*Problem statement*:
Show each line of the listing below that contains the string "position".

Dataset excerpts:
☆ ☆ ☆ ☆

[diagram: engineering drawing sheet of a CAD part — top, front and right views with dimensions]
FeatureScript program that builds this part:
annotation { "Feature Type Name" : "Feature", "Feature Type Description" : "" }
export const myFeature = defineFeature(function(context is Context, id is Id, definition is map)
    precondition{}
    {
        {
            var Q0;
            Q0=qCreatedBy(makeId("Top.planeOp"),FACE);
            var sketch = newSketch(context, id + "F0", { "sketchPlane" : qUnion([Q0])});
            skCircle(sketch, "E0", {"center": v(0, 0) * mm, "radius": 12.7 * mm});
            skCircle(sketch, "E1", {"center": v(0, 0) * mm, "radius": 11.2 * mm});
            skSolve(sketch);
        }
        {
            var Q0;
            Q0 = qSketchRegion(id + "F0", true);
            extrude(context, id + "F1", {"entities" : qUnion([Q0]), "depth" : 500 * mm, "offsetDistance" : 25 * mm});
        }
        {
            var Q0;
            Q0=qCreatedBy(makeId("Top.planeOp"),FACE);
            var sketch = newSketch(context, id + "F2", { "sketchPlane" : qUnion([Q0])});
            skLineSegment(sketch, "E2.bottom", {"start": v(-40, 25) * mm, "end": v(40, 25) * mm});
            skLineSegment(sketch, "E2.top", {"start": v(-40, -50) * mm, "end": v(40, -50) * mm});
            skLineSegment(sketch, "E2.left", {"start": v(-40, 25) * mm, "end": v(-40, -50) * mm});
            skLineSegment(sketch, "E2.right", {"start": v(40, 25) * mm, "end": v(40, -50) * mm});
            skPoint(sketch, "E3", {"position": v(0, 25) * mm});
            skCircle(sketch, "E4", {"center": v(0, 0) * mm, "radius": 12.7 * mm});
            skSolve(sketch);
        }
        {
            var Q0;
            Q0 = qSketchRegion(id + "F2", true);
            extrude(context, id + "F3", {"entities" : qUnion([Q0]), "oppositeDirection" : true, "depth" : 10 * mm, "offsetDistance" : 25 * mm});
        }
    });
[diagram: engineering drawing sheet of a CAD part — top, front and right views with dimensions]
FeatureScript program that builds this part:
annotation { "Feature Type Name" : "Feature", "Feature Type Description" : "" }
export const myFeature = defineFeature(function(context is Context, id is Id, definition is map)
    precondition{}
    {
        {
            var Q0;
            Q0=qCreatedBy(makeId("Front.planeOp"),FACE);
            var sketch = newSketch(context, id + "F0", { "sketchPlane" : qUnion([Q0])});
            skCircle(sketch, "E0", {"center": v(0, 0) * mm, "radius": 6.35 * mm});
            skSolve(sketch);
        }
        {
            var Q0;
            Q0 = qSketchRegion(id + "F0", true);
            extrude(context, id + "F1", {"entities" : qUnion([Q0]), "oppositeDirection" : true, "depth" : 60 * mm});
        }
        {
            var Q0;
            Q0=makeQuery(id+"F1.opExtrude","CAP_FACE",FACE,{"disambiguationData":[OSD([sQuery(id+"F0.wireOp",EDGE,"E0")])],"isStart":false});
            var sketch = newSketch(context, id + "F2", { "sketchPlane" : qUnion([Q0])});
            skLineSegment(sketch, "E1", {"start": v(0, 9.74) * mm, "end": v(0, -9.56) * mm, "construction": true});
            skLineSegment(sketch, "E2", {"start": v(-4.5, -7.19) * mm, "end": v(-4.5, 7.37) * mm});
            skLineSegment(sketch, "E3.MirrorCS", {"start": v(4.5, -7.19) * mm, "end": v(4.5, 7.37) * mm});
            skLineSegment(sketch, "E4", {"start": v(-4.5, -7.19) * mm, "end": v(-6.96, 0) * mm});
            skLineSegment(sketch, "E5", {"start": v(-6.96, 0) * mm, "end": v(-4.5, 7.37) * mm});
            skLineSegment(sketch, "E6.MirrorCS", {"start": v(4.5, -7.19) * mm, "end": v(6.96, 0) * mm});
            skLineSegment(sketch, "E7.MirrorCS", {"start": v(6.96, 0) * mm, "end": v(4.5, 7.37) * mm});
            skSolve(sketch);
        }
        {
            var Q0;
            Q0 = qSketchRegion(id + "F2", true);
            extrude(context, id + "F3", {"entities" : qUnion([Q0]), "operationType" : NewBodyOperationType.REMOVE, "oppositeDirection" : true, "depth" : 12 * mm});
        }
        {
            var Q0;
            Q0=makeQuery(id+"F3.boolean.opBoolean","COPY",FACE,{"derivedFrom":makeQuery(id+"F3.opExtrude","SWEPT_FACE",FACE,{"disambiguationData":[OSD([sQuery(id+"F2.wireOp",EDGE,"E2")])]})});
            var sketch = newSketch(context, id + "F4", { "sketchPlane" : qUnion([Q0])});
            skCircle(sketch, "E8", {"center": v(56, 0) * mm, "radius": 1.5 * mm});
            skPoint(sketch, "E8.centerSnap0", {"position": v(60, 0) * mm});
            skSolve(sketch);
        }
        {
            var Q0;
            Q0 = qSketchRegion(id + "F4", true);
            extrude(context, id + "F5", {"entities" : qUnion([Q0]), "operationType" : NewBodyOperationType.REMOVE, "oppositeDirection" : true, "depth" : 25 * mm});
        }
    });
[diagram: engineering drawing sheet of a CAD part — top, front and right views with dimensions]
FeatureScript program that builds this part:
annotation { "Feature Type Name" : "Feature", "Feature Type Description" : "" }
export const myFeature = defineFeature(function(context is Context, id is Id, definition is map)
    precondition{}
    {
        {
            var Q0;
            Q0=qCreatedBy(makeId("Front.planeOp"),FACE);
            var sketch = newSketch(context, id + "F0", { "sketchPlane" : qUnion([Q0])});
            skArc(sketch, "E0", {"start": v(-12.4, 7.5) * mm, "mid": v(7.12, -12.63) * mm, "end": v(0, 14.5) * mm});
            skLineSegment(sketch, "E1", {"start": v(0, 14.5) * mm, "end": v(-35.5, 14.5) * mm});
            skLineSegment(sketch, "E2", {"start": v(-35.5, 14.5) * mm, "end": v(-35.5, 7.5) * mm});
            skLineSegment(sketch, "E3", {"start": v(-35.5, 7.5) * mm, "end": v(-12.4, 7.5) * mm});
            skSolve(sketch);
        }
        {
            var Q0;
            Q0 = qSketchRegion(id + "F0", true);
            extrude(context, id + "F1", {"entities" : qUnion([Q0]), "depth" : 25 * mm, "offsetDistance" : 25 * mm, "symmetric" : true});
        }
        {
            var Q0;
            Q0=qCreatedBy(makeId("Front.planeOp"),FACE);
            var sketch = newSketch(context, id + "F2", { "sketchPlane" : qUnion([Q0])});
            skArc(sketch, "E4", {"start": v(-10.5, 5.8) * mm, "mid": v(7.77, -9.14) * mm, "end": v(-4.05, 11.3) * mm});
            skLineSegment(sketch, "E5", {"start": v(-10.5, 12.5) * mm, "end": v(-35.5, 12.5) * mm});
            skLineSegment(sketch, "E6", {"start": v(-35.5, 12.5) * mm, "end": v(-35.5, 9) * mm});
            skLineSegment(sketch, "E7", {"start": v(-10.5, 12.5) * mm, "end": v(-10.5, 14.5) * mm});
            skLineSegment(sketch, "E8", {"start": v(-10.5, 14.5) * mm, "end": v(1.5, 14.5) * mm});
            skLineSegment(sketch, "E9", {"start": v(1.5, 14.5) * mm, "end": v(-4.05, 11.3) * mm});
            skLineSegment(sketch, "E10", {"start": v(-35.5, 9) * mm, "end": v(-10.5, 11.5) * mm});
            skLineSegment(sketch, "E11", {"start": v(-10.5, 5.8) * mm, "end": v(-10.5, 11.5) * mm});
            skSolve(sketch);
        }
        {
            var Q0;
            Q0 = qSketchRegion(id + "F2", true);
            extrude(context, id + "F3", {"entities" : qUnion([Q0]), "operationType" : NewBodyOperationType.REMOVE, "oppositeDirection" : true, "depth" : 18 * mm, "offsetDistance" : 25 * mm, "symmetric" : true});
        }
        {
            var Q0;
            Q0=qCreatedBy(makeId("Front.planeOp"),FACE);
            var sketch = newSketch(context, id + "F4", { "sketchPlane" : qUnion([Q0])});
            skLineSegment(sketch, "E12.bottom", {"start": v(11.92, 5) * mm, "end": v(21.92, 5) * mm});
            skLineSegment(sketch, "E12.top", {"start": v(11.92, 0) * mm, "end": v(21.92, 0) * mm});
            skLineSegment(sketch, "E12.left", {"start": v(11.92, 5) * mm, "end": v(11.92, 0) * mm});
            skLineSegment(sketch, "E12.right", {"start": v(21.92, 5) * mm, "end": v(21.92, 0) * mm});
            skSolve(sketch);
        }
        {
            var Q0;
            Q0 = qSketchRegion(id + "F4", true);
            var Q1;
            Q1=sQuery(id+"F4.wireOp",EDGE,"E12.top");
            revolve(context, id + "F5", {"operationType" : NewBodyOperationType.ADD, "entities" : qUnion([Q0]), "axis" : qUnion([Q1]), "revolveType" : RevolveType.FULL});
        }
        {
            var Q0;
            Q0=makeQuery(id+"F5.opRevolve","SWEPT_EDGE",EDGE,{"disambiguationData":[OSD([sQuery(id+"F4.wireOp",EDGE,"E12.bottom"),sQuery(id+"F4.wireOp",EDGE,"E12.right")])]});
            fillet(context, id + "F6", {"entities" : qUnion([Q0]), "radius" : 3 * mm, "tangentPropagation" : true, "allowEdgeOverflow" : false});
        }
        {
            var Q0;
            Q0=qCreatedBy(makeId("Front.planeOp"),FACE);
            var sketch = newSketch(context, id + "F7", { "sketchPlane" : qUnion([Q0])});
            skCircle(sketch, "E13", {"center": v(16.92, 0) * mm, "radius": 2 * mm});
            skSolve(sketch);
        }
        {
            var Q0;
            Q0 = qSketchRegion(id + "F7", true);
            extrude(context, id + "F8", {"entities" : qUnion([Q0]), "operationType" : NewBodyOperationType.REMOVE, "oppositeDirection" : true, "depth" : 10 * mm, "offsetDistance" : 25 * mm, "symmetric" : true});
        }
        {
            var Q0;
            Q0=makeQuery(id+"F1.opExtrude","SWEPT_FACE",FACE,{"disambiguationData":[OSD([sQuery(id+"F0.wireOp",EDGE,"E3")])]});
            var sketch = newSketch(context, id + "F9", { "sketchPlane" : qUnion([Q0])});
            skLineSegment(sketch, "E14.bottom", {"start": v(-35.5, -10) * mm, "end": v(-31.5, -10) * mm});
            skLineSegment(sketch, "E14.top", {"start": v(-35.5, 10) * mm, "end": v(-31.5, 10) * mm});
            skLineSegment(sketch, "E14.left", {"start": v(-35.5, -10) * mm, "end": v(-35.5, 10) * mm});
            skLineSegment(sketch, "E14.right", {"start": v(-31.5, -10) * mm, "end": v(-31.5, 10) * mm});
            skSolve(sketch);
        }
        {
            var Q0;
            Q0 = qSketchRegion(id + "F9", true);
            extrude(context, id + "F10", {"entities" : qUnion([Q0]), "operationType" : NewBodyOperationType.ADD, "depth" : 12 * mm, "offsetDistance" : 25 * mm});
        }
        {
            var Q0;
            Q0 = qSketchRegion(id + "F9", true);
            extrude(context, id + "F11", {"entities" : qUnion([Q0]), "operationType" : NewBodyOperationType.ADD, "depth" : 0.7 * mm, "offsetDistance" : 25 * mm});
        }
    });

☆ ☆ ☆ ☆

*Final result*:
            skPoint(sketch, "E3", {"position": v(0, 25) * mm});
            skPoint(sketch, "E8.centerSnap0", {"position": v(60, 0) * mm});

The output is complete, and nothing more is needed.